Copy, from the entries below, each line where the word "https" can be found.
[Start of Attachment]
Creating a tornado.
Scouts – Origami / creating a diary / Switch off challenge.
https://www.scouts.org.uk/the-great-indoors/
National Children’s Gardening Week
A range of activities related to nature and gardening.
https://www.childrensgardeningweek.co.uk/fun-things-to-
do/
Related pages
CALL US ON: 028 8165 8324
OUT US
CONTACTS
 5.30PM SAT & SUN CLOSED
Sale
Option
[End of Attachment]
[Start of Attachment]
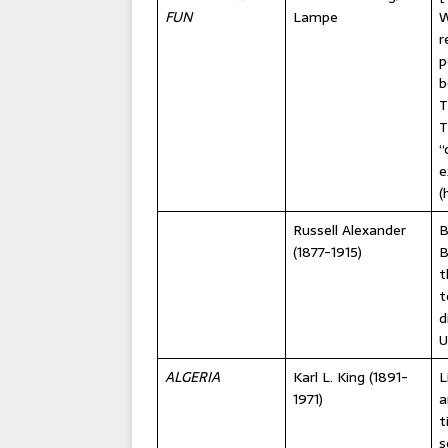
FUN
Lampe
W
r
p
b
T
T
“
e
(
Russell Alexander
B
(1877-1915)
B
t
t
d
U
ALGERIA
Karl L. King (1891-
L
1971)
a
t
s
[End of Attachment]
- [Answer below]:
https://www.scouts.org.uk/the-great-indoors/
https://www.childrensgardeningweek.co.uk/fun-things-to-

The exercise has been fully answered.